Tal experiencia es exactamente por lo que Elíseo oró cuando suplicó al Señor que ayudara a su dubitativo siervo a ver, según se registra en 2 Reyes 6:17: "Te ruego, Señor, que abras sus ojos para que vea". La Biblia registra lo que sucedió en respuesta a la oración de Eliseo: "Entonces el Señor abrió los ojos del criado, y vio el monte lleno de gente de a caballo y de carros de fuego alrededor de Eliseo". En conclusión, ver de verdad es creer en una realidad mayor que está más allá de nuestras circunstancias inmediatas.
Jesús es, en efecto, el mayor testigo de su propia divinidad y de su misión divina. Él se esforzó repetida e incansablemente por abrir los ojos y los corazones de las clases intelectuales y ricas. El Salvador deseaba vivamente que quienes dudaban consideraran las evidentes pruebas acerca de sí mismo. Anhelaba ardientemente que creyeran y se salvaran, aunque a menudo era en vano. ¡Cuántas veces deseamos ver y oír a Jesús en persona! Pero, si hubiéramos vivido durante su ministerio terrenal y presenciado todas las evidencias que ofreció, ¿habríamos creído?
Ahora tenemos la ventaja de las numerosas profecías cumplidas, que podemos estudiar para aprender acerca de sus poderosas obras y palabras dadoras de vida. Hay vida inherente en sus palabras registradas, pues ellas son congruentes con su Persona. Así como testificó Pedro, Jesús posee palabras de vida eterna. Él mismo dio testimonio de que sus palabras dan vida.
Pensemos en el peso de los innumerables testimonios de las vidas transformadas como resultado de un encuentro personal con Cristo. El poder de Cristo para convertir el corazón humano endurecido y desesperanzado está en plena exhibición para que reflexionemos y nos llenemos de asombro. Considera cómo Cristo se hace realidad dentro de nosotros como la esperanza de gloria por medio del Espíritu Santo.

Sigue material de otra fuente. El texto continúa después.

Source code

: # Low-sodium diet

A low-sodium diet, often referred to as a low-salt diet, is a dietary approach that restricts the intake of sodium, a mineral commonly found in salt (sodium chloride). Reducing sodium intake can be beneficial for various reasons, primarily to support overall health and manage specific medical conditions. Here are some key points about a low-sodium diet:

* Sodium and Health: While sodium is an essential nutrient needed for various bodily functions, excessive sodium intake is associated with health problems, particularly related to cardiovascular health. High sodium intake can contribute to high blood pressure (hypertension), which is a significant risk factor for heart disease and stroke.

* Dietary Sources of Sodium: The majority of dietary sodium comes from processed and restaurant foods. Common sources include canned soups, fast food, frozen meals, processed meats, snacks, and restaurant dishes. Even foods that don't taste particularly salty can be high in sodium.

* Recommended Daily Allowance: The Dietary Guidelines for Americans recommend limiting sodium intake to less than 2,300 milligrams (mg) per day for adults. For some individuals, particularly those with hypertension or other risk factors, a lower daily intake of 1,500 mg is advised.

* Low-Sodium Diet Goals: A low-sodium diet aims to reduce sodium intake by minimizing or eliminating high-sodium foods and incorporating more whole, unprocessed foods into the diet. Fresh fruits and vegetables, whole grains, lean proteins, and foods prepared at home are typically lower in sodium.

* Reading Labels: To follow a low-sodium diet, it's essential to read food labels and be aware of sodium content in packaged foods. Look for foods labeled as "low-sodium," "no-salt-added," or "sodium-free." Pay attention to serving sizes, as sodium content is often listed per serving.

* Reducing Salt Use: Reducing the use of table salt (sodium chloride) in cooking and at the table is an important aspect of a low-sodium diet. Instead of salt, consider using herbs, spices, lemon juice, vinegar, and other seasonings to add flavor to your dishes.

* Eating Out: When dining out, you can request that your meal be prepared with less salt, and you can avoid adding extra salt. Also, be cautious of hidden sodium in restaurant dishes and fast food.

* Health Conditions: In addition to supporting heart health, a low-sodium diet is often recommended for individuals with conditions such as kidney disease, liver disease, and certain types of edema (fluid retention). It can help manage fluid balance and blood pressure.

A veces tenemos la tendencia a creer lo que no deberíamos creer. La gente no siempre quiere decir lo que dice ni dice lo que quiere decir. En cambio, la Fuente de la Verdad, Jesús, es todo lo contrario. Él siempre dice lo que quiere decir y quiere decir lo que dice. Podemos confiar plenamente en lo que dice y en lo que quiere decir.
Reflexiona acerca de las siguientes preguntas y respóndelas:
1. Los fariseos tuvieron el privilegio de ver por sí mismos lo que Jesús decía y hacía, pero se resistieron a creer en aquel que era el Don inestimable de Dios venido del Cielo. Tomás dudó, como algunos de los fariseos, pero finalmente creyó. Compara y contrasta las actitudes de Tomás y de los fariseos respecto de Jesús. ¿Cuál era la diferencia esencial entre ambas?
2. Cristo no oró solamente por sus propios discípulos -como se registra en Juan 17:9-, también oró por todas las generaciones futuras que habrían de creer en el testimonio de los discípulos, como se ve en el versículo 20: "No ruego solamente por ellos, sino también por los que han de creer en mí por la palabra de ellos". ¿No implica esta afirmación que nos hemos convertido en creyentes en Cristo gracias a sus oraciones por nosotros y por los demás? ¿Qué te dice esta realidad acerca de su asombroso amor, cuidado y poder divinos?
3. Piensa en las dudas y lealtades divididas de Pilato. ¿Cuáles son algunas de las consecuencias adversas de un liderazgo tan defectuoso? ¿De qué manera produce confusión y consternación el hecho de tratar de complacer a todos en un intento de acomodarse a sus diversos puntos de vista?
4. Nuestra vida esparce una "fragancia" o influencia sobre quienes nos rodean a medida que interactuamos con ellos en nuestras diferentes esferas. No podemos emitir la dulce fragancia de Jesús a menos que seamos "perfumados" por él. Al reflexionar sobre nuestra vida diaria, ¿qué efecto tiene sobre los demás la atmósfera que nos rodea? ¿Los atrae hacia Cristo o los aparta de él?